Property taxes in the capital are quite low, with an average effective property tax rate of just 0.56%. If D.C. were a state, it would have one of the lowest property tax rates in the country.
Miscellaneous Cost of Living Facts for Washington, D.C.
The entertainment options in the capital help take the edge off the high cost of living, as there are plenty of free museums and monuments. Some popular places to visit include the Washington Monument, the Lincoln Memorial, the Tomb of the Unknown Soldier, the Smithsonian National Air and Space Museum and the United States Holocaust Memorial Museum.
There’s a plethora of sports teams that call Washington, D.C. home as well. Here are the average ticket prices for teams in the area:
- Nationals (MLB): $42.04 (2018 season, Statista.com)

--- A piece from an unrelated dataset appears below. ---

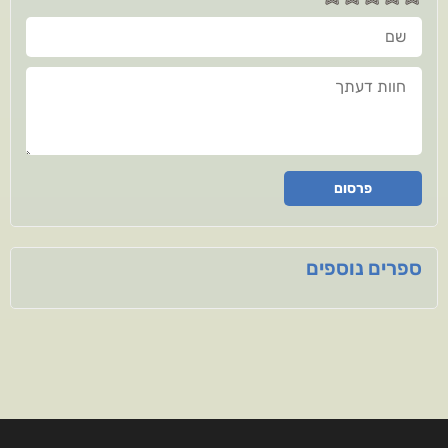
שם
חוות דעתך
פרסום
ספרים נוספים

- Commanders (NFL): $117.13 (2018 season, Statista.com)
- Wizards (NBA): $51.21 (2015/2016 season, Statista.com)
- Capitals (NHL): $70.98 (2014/2015 season, Statista.com)

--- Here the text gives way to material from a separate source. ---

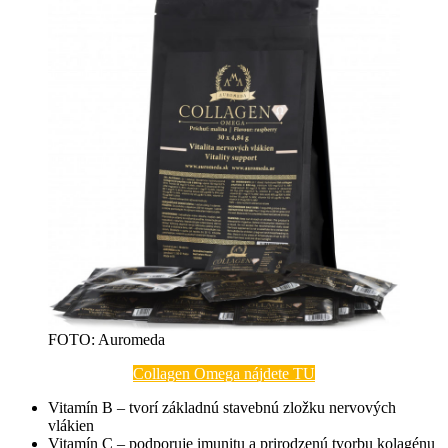
FOTO: Auromeda
Collagen Omega nájdete TU
Vitamín B – tvorí základnú stavebnú zložku nervových
vlákien
Vitamín C – podporuje imunitu a prirodzenú tvorbu kolagénu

- D.C. United (MLS): $20-$75 (2017, WCPO Cincinnati)
Tips for Managing Your Cost of Living
- Washington, D.C. is an expensive city to live in, making the responsible management of your money all the more important. It may help to speak with a financial advisor about how this change could affect your long-term financial plan. Finding a qualified financial advisor doesn’t have to be hard. SmartAsset’s free tool matches you with up to three financial advisors who serve your area, and you can interview your advisor matches at no cost to decide which one is right for you. If you’re ready to find an advisor who can help you achieve your financial goals, get started now. For more information, you can check out SmartAsset’s list of the top financial advisor firms in D.C..
- Depositing your money with a bank that boasts high interest rates and low fees and minimums can be helpful for your overall financial well-being. Here are a few options in the D.C. area: Industrial Bank, EagleBank, Presidential Bank, John Marshall Bank and United Bank.